Pouco depois de Montenegro falar, começaram a suceder-se as reações dos partidos. Primeiro, André Ventura, que avisou logo que o Chega votaria contra uma moção de confiança. “José Sócrates não faria muito diferente do que fez hoje Luís Montenegro e isso é uma desilusão”, atacou Ventura, para quem a declaração feita em São Bento foi uma “fuga para a frente” e um “ato de desespero” de Montenegro: “O Chega não pode confiar num primeiro-ministro assim.“
Depois, Rui Tavares. “Não temos confiança institucional ou política neste primeiro-ministro para resolver os seus conflitos de interesse”, anunciou o dirigente do Livre, que considerou “dúbia” a comunicação do primeiro-ministro. “Nenhum dos passos que poderia ter dado para sanar o conflito de interesses foi dado”, lamentou Tavares, que remeteu uma resolução para Marcelo: “O Livre apela ao Presidente da República para que diga se isto é o normal funcionamento das instituições.“
O “isco” que o PCP mordeu e o PS não aprova
Ao terceiro partido a reagir, começou a desenhar-se a solução para a crise política que o primeiro-ministro tinha dito que devia ser evitada, mas poderia ser inevitável. “Este Governo e a sua politica não merecem confiança, merecem sim censura e condenação. Uma censura às práticas, factos e acontecimentos que envolvem o Governo, mas sobretudo uma moção de censura a uma política de baixos salários e pensões, de ataques a direitos, de degradação dos serviços públicos, desinvestimento público, limitação ao aparelho produtivo, promoção da especulação imobiliária, privatizações e défice produtivo“, anunciou o líder comunista, Paulo Raimundo, prometendo para os “próximos dias” a apresentação de uma moção de censura.

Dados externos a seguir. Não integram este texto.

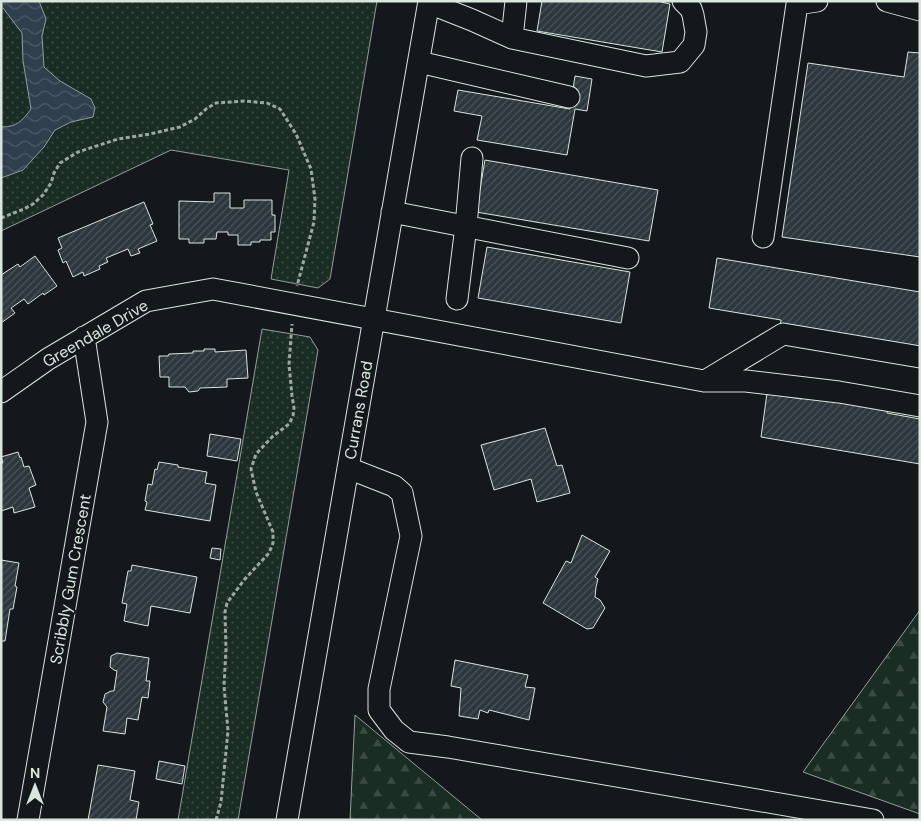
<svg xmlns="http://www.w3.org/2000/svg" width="921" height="821" font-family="'DM Sans',sans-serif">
	<defs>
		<pattern id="forest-firs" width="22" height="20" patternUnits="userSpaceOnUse" patternTransform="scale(1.25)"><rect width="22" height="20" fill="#1a2d24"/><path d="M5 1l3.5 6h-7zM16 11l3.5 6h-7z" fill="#3b4b43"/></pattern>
		<pattern id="park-dots" width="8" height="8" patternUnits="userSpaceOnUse" patternTransform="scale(1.25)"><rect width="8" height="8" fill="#1a2d24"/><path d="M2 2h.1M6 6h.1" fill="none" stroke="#3b4b43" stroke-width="1.8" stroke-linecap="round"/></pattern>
		<pattern id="water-waves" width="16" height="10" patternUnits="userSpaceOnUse" patternTransform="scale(1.25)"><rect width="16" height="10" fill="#2f3f4d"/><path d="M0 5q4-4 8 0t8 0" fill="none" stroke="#4c5b66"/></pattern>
		<pattern id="building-hatch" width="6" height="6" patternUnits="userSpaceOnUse" patternTransform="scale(1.25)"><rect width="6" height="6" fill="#2c363c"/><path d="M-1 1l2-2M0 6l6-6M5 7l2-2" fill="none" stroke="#4a5358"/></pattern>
	</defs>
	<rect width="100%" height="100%" fill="#14181c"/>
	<!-- forest -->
	<path fill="url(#forest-firs)" stroke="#939e99" d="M920,610V814L803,772Z
		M355,715L482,820H350Z"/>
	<!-- park -->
	<path fill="url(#park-dots)" stroke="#939e99" d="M1,1H377L330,279L318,288L271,279L289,170L171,150L1,231Z
		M262,329L310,337L318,350L238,820H178Z"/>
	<!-- water -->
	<path fill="url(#water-waves)" stroke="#939e99" d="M1,1H39L46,19L42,36L44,67L60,81L91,99L95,108L93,117L71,122L55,130L44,147L23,170L1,178V127C17,127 22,121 31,109L23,61L22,33L3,8L1,7Z"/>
	<!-- building -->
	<path fill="url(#building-hatch)" stroke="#d8e6dc" d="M542,1H657L670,4L662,52L537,31Z
		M908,52L920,53V257L782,237L808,63L904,77Z
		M575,76L592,79L587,111L575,109L567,155L477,140L482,116L454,111L458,90L570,109Z
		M485,160L658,190L649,241L476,212Z
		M214,193H230V208H244V200H272V215H275V232H271V240H260V242H251V245H238V235H228V232H217L216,239H204V243H189V239H179V201L214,202Z
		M144,202L153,224L150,225L157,241L138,249L140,253L131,256L128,249L106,258L108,262L99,266L100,269L84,276L83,272L73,277L66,261L63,263L58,250L62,248L58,238Z
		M487,247L630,272L621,323L478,298Z
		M35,256L57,286L44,295L43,293L28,304L24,299L11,308L15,313L1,323V275L18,264L20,267Z
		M717,258L920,292V350L780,327L781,320L709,308Z
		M204,349H215V352L246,350L248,378L227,379V387L200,388L198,391L189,392L185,387H169V377H160L159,356H168L169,354L193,353V351H204Z
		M803,391L888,406L887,413L920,419V464L761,437L767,393L802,399Z
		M545,428L557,466L562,465L570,493L537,502L531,479L494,490L481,445Z
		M210,434L241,439L237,461L207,456Z
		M18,452L20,458L21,457L24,467L29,466L36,485L29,488L35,507L14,513L13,507L1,511V463H3L1,457Z
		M159,462L178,465V467L207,472L205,483L216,485L210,521L145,510L147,502L145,501L148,484L152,485L155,469L157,470Z
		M582,535L610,551L595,577L598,579L596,587L595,597L600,600L605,608L593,628L587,629L543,603L566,561L571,563Z
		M212,548L221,549L220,560L210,558Z
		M1,560L19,563L15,586L17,587L13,609H10L5,641H1Z
		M132,565L197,577L190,613L151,606L148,626L124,621L127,604L122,603L128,571H131Z
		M117,653L149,658L146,681H150L148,698L142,697L138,720L127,718L125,734L103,731L107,707L103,702L105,694L111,691H114L117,671L114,670L110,667L111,656Z
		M455,660L528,675L525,687L535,688L529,720L489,710L488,713L480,710L478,719L459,716L461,688L451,686Z
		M159,761L185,766L182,784L156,779Z
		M98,765L135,771L130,800L139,802L136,820H88Z"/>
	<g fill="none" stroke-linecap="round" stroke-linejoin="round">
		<defs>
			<path id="minor" d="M887,1L920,10
				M429,3L472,20L512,38L646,66L680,62L694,45L696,32L693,15L691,9L683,1
				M512,38L516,1
				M419,62L569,97
				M392,212L628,258
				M763,237L797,4L817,1
				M457,299L466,226L472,158
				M705,381L783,334L920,357
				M1,392L48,359L146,301L213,289L704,381H746L839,392L920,406
				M348,468L394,486L402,493L411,536L379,689V710L394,730L409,742L448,747L873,820
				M28,820L97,422L84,337
				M287,820L429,1"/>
		</defs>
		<!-- minor casing -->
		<use href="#minor" stroke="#d8e6dc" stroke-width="23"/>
		<!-- path -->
		<path stroke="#9da8a2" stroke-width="3" stroke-dasharray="4 2.5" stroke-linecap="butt" d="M1,218L24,209L33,204L43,195L51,183L54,173L60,163L78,152L118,139L150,134L180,127L195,119L206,109L216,103L244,101L267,103L280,109L296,134L311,169L315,199L314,222L297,286
			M216,820L221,802L228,731L224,686L226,649L225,612L227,603L244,580L269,553L273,543V532L256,492L251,469L256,454L272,437L289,424L293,416L294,408L292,396L289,364L292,324"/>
		<!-- minor -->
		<use href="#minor" stroke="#14181c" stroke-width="21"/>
	</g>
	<g text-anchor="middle" stroke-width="4" stroke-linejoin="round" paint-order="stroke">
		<!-- street labels -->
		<g font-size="16" fill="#d8e6dc" stroke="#14181c">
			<text transform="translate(95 333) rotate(-30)" y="6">Greendale Drive</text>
			<text transform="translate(358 410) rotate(-80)" y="6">Currans Road</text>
			<text transform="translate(70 579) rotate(-80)" y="6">Scribbly Gum Crescent</text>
		</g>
	</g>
	<!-- border -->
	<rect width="921" height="821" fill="none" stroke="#d8e6dc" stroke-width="5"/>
	<!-- north arrow -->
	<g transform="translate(35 786)" stroke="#14181c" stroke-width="4" paint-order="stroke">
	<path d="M0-4L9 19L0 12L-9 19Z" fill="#d8e6dc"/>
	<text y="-8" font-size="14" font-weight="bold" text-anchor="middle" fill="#d8e6dc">N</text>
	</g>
</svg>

A solução estava, como num caso de moção de confiança, nas mãos do PS, ainda que tenham requisitos diferentes para serem aprovadas. Logo na noite eleitoral de 10 de março, Pedro Nuno Santos avisou Luís Montenegro que não diria promover moções de censura, mas que também não o provocasse com uma moção de confiança. E agora repetiu o principio. “Se o primeiro-ministro e o seu Governo apresentarem uma moção de confiança no Parlamento, o PS chumbará essa moção de confiança”, clarificou Pedro Nuno, lamentando que o PCP tenha “mordido o isco” lançado pelo Governo e esclarecendo logo que também não irá viabilizar a moção de censura.

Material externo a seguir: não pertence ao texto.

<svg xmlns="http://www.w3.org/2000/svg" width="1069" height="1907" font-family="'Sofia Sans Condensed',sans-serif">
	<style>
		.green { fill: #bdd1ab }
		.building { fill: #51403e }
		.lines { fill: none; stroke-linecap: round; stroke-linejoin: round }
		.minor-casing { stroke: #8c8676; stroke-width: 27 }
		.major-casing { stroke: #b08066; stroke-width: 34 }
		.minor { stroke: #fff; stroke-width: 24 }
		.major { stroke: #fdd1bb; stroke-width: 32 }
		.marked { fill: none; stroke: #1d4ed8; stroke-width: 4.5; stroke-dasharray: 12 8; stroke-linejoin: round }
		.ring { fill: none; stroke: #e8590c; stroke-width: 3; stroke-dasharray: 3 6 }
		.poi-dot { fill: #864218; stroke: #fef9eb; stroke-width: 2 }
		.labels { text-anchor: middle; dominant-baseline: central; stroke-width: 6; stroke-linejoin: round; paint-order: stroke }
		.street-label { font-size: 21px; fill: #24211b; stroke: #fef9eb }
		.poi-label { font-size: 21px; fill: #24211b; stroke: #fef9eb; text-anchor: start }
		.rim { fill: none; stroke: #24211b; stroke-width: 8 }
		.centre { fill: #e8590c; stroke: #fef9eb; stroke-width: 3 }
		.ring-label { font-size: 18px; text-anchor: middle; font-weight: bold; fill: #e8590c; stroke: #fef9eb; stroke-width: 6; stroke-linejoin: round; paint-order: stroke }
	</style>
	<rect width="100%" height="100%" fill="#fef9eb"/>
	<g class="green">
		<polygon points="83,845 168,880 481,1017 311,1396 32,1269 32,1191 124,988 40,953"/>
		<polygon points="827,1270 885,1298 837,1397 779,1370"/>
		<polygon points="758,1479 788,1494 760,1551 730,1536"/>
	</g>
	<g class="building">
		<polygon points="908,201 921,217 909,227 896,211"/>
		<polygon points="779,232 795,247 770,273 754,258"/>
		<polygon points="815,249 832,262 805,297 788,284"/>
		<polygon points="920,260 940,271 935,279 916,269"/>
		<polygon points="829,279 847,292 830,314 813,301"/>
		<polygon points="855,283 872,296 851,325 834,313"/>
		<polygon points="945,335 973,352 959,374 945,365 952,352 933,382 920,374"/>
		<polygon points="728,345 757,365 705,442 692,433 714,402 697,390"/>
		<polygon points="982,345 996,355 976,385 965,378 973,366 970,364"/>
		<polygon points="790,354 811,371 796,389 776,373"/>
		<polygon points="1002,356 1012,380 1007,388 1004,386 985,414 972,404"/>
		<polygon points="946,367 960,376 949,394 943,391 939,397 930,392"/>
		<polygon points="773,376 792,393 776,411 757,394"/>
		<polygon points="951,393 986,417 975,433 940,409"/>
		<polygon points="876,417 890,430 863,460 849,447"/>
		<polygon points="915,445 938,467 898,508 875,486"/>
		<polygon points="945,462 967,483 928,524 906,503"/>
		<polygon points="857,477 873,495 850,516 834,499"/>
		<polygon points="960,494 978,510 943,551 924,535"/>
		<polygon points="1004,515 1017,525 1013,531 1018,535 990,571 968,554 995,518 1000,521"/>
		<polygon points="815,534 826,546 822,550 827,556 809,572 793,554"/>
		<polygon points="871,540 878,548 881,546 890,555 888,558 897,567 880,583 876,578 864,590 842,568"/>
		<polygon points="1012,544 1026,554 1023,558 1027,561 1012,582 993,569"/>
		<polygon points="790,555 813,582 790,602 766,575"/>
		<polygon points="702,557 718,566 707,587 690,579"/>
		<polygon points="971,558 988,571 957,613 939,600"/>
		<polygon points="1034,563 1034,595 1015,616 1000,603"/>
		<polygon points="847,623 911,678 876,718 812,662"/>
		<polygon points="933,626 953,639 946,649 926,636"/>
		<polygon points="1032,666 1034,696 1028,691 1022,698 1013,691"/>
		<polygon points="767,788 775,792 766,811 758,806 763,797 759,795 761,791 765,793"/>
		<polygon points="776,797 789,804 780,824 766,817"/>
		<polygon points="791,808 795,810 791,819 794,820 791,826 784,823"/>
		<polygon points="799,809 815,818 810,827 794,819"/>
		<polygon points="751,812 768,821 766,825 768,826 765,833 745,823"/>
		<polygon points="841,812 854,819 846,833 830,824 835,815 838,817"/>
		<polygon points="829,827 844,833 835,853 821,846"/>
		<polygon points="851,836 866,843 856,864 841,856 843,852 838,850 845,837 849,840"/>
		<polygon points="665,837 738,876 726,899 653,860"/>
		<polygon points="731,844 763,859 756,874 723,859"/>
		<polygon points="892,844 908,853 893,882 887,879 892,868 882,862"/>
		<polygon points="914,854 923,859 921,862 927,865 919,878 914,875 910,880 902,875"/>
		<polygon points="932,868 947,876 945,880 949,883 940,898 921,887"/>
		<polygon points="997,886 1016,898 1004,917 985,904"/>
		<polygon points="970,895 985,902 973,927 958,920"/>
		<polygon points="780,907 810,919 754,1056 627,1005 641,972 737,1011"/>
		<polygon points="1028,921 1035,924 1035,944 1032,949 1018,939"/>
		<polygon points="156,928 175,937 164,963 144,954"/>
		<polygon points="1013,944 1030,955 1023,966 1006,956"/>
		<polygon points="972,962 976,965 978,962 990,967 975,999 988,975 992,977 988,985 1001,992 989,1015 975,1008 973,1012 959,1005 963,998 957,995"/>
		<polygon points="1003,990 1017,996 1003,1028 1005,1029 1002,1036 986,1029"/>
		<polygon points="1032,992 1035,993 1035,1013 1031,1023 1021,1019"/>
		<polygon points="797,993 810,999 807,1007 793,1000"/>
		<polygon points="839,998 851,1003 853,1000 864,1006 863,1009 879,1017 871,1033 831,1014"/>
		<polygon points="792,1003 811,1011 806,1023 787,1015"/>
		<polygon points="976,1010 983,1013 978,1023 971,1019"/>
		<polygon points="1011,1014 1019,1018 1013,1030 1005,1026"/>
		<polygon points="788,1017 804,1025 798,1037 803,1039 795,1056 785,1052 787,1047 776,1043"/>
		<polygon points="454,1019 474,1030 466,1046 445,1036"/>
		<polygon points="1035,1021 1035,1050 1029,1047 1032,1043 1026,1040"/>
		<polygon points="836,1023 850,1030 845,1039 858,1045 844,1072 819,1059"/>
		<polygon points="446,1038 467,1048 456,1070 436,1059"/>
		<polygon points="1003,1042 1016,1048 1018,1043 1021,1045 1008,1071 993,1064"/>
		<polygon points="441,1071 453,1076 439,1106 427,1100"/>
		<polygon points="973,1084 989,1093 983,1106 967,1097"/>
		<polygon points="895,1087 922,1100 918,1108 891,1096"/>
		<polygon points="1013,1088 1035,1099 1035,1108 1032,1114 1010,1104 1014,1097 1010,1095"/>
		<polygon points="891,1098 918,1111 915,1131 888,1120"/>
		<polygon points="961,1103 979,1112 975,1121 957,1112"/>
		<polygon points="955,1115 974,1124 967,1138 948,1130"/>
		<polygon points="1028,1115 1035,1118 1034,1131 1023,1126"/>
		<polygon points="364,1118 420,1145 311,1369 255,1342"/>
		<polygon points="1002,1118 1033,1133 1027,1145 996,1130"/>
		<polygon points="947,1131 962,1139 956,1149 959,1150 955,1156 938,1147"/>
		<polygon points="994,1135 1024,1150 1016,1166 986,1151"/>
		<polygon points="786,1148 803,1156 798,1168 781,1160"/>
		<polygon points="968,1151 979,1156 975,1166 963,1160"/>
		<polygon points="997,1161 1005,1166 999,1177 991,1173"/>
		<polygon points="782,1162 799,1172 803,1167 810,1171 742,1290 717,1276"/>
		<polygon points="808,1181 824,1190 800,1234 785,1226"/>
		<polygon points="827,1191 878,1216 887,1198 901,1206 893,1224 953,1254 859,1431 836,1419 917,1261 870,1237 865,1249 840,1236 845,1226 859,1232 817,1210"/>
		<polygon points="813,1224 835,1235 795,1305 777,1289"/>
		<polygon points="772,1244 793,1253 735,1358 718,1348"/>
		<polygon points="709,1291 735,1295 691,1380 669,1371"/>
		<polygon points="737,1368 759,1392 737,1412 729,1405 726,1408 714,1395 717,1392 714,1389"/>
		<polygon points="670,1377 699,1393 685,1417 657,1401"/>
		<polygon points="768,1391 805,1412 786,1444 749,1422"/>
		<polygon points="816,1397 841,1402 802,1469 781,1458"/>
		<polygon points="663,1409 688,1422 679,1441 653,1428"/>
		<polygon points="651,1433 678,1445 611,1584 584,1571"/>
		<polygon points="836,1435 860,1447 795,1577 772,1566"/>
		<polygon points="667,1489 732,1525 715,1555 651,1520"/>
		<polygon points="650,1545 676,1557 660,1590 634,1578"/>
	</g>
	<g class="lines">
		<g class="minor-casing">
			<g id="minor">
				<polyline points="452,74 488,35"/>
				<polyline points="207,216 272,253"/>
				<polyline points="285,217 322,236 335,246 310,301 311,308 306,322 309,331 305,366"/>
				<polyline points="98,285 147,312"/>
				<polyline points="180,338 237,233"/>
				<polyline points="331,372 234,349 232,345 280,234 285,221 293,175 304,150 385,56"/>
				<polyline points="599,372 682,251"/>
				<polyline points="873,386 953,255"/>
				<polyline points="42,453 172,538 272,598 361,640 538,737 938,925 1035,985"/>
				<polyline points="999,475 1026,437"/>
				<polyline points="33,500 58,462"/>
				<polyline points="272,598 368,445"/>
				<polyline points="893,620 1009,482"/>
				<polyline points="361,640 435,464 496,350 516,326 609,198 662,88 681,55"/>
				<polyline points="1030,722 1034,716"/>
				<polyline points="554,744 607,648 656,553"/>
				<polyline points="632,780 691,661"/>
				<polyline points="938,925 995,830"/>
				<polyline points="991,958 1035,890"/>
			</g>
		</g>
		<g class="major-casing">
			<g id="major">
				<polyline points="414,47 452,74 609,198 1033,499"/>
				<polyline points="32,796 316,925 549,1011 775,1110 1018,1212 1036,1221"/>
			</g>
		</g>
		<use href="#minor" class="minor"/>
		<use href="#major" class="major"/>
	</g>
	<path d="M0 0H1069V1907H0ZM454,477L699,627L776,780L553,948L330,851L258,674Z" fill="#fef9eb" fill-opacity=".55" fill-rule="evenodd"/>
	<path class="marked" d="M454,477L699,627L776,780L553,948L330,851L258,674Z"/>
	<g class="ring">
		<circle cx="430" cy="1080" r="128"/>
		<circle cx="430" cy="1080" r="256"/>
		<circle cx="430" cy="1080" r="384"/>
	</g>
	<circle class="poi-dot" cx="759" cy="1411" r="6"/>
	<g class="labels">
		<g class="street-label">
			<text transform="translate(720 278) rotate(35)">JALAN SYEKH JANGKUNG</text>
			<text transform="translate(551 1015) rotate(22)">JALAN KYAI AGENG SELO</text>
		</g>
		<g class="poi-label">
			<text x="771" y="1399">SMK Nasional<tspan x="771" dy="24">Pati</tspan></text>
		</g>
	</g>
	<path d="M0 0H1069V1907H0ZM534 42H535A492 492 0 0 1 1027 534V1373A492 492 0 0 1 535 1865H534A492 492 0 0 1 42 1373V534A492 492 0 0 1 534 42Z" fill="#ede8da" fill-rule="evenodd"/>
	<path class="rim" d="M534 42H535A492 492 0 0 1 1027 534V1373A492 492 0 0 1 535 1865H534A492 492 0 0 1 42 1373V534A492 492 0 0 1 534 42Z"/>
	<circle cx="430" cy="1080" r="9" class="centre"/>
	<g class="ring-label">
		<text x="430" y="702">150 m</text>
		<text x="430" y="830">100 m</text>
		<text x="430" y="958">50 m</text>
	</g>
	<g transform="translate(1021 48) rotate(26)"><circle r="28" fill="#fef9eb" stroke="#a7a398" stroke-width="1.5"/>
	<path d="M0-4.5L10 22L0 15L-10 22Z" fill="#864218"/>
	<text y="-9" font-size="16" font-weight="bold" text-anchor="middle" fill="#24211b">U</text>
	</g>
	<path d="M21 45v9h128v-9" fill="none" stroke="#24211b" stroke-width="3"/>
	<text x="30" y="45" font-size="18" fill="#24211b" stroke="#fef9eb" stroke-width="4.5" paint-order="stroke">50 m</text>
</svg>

“O PS não quer instabilidade, o PS quer esclarecimentos“, pediu o líder socialista, para quem o primeiro-ministro “não respeita as mais elementares regras democráticas” e aposta em “jogos políticos” e numa atitude prepotente. “A transmissão da quota aos seus filhos não resolve o problema como não tinha resolvido a transmissão da quota à esposa”, continuou o secretário-geral socialista que acusou mesmo o primeiro-ministro de que não tem estado em exclusividade no desempenho das funções.
“Quebrou-se a relação de confiança com o povo português“, afirmou ainda Pedro Nuno Santos, acusando Montenegro de não ter coragem para assumir as consequências deste caso. “Não transmita para o Parlamento uma decisão que é só sua.” Mariana Mortágua acusaria mesmo o primeiro-ministro de chantagem sobre os deputados: “Não temos confiança num primeiro-ministro que acha que pode chantagear a Assembleia da República” e que “foge aos deveres e responsabilidades”.
Perante isto, diria pouco depois o ministro Miranda Sarmento, “não há uma justificação para moção de confiança”. Isto porque, diz, o Governo responde perante o Parlamento e as moções de censura e de confiança têm valor constitucional equivalente. A Iniciativa Liberal, pelo menos discorda. Para Rui Rocha não será a moção de censura do PCP a permitir a “clarificação” necessária: “O PCP apresentou uma moção de censura, o que a meu ver não inibe a apresentação de uma moção de confiança.”